Navigating Hallways (a Post on Sadness)

I believe I am turning a small but significant corner. 

The worst part about sadness--or, dare we say depression--is that life looks like one long, taupe-colored hallway that leads to nothing. Everyday seems like the same boring occurrence. In this state of mind, life unfortunately starts to lose its meaning. It matters not if you're religious or atheist, a go-getter or a homebody--depression can affect everyone.

Once I figured out there are sneaky corners to turn into off the proverbial hallway, I started to see said hallway for what it was: something I needed to get through, but not my ultimate destination. Hallways are uninteresting passageways. They are not particularly enjoyable. They hardly ever contain art, music, or even life; however, they are connectors to the place you are trying to get to. I'm not even sure hallways have a meaning. I don't think we were "meant to have sad times in life" more so than sad times inevitably happen, and the way we choose to navigate the sadness is where the meaning is found. 

In my hallway I've chosen to accept, trudge forward, turn the corner, and eventually find the room I'm meant to get to. And let me tell you, the most important step out of all these things is acceptance. I've accepted that this has been a rough period in my life and simply, I cannot be happy all the time. A quote from a great book

"If you're miserable, there's nothing really wrong with that, but if you're hating being miserable, then it's hell. If you're miserable and not hating it, you'll probably move through it pretty quickly. Experiences do move along quickly when we're present and not resisting." 

The book goes on to say we need to be compassionate toward ourselves during these times of misery. Accept that you are feeling sad, but don't hate yourself for feeling that way. 

Going back to the hallway, the corner I've turned is the result of a couple changes I've made. If they pan out, I'll talk more about them later--watch this space! I'm still wandering the hallway, but feeling a little less lost. I think I've finally figured out that I don't have to figure it all out. Somedays are just made for being. We're not always supposed to know what the future holds, but rather remain in the present, content with not knowing. There's something a little freeing in that. 


  1. I'm in the hallways with you, friend.

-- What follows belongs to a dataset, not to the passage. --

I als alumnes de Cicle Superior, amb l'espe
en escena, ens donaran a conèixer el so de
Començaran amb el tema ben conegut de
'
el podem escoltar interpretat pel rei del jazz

  2. A follow up to our previous discussion from that man we so admire and whose job we wish we had:

    "Travel isn’t always pretty. It isn’t always comfortable. Sometimes it hurts, it even breaks your heart. But that’s okay. The journey changes you; it should change you. It leaves marks on your memory, on your consciousness, on your heart, and on your body. You take something with you. Hopefully, you leave something good behind.” – Anthony Bourdain


  3. Replies
    1. That quote is beautiful, and definitely the words of my heart!